HA exposure exerts effects on neural activity in the human brain. Neuroimaging showed that long-term HA exposure modified the inferior and middle frontal gyrus and the anterior cingulate cortex 38,39, and affected the response-inhibition processing speed in the conflict-monitoring stage and the neural activity in the matching step of information processing and attentional resources with larger N2 and smaller P3 amplitudes 40. In terms of attention ability, we indeed found that a 3-month HA pre-exposure reduced the attention span markedly compared with a 4-day pre-exposure, suggesting the possible mechanism by which STP could lead to better benefits than LTP to improve human neurocognitive activity by increasing the attention span when the participants moved in a HA area at 4400 m.

Several investigations have reported the influence of mood state on cognitive performance after HA exposure 41–43, in which they have used simulated climbing and a limited sample size. Using a large number of participants, we found that LTP increased negative mood states and decreased attention ability; however, in contrast with earlier findings 42, we noted that reaction ability was not correlated with mood state. Furthermore, cognitive performance in the LTP was more susceptible to negative mood states (in particular depression) than that in the STP.

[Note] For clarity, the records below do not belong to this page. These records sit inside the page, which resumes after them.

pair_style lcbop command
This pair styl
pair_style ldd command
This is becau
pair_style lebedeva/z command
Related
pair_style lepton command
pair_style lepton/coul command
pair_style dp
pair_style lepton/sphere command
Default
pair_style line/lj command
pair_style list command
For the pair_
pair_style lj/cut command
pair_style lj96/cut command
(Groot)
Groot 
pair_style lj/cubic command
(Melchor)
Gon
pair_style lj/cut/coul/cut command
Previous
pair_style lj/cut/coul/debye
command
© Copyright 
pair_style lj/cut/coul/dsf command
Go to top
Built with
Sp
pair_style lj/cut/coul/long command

Together, our findings suggest that the duration of HA pre-exposure for minimizing the impaired cognitive performance as well as mood states is not necessarily longer and 4-day STP likely has a superior effect in improving human neurobehavioral functions once exposed to a HA.

Conclusion

This study, with large samples, presents important field study evidence that a 4-day STP (at 3700 m) could minimize the adverse effect of HA exposure (at 4400 m) on human neurobehavioral abilities including cognitive performance and mood states, and could reduce the incidence and severity of AMS caused by HA exposure. Our results are not only highly relevant as a guide for the training of military task forces, medical staff, and climbers at altitudes above 4400 m, but also offer a more practical approach to utilize a 4-day STP at 3700 m to promote the medical mission and emergency military support at altitudes above 4400 m.